Factoring Fourier transforms with zeros in a strip

Abstract:

$f$ is the Fourier transform of an infinitely differentiable function of compact support on ${\mathbf {R}}$ if, and only if, $f$ is entire and of exponential type with $\left | {f\left ( x \right )} \right | = O\left ( {|x{|^{ - N}}} \right )$ for each $N > 0$ as $|x| \to \infty$ for real $x$. In some sense, such an $f$ has its zeros close to the real axis and has positive density of zeros $F$ with $n\left ( r \right ) = Dr + o\left ( r \right )$. It is shown here that if the zeros of $f$ are in a strip parallel to the real axis and if $n\left ( r \right ) = Dr + O\left ( 1 \right )$, then $f$ is the product of two such transforms with zero densities $D/2$ and indicators one-half of the indicator of $f$. There is a factorable $f$ in $\widehat {\mathcal {D}}\left ( {\mathbf {R}} \right )$ with zeros on a line and not satisfying the stricter density condition.
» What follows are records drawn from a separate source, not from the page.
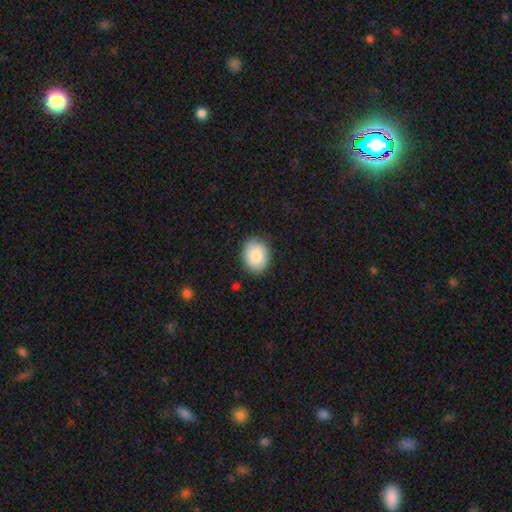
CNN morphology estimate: Smooth or featured?
  - smooth: 86% *
  - featured or disk: 8%
  - star or artifact: 7%
How rounded?
  - in between: 59% *
  - round: 40%
  - cigar-shaped: 1%
Merging?
  - none: 85% *
  - minor disturbance: 11%
  - major disturbance: 3%
  - merger: 1%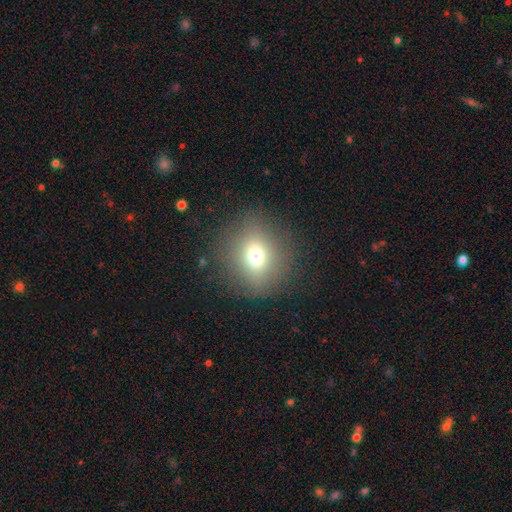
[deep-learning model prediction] Smooth or featured? Predicted: smooth (p=0.70). How rounded? Predicted: round (p=0.80). Merging? Predicted: none (p=0.86).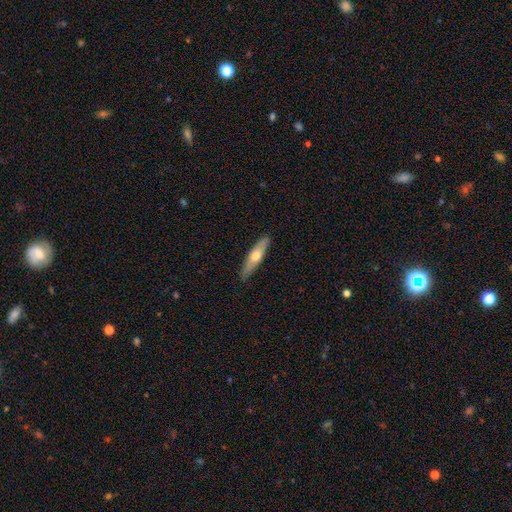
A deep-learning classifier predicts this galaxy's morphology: smooth_or_featured: smooth (p=0.53) [alt: featured or disk p=0.42]
how_rounded: cigar-shaped (p=0.76) [alt: in between p=0.22]
merging: none (p=0.86) [alt: minor disturbance p=0.11]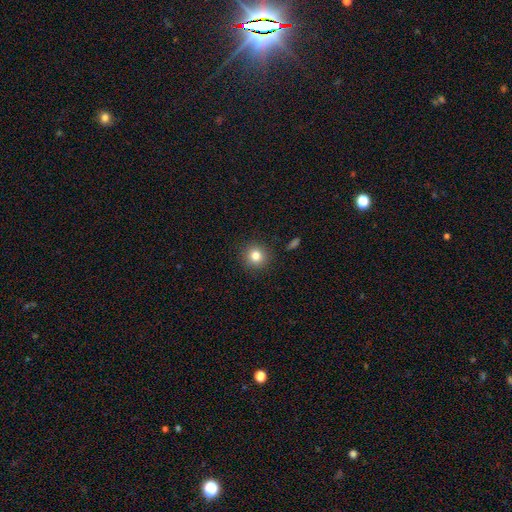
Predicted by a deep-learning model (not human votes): Q: Smooth or featured?
A: smooth (81%); runner-up: star or artifact (11%)
Q: How rounded?
A: round (92%); runner-up: in between (7%)
Q: Merging?
A: none (90%); runner-up: minor disturbance (6%)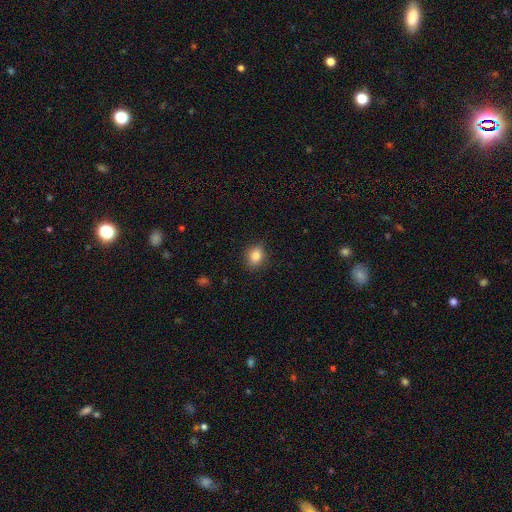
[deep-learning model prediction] This is clearly a smooth galaxy (83%). How rounded: possibly round (55%). Merging: clearly none (87%).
Analogous results hold for transforms of distributions of compact support on ${\mathbf {R}}$. The study was motivated by the outstanding problem of Ehrenpreis that asks if $\mathcal {D}\left ( {\mathbf {R}} \right ) * \mathcal {D}\left ( {\mathbf {R}} \right ) = \mathcal {D}\left ( {\mathbf {R}} \right )$.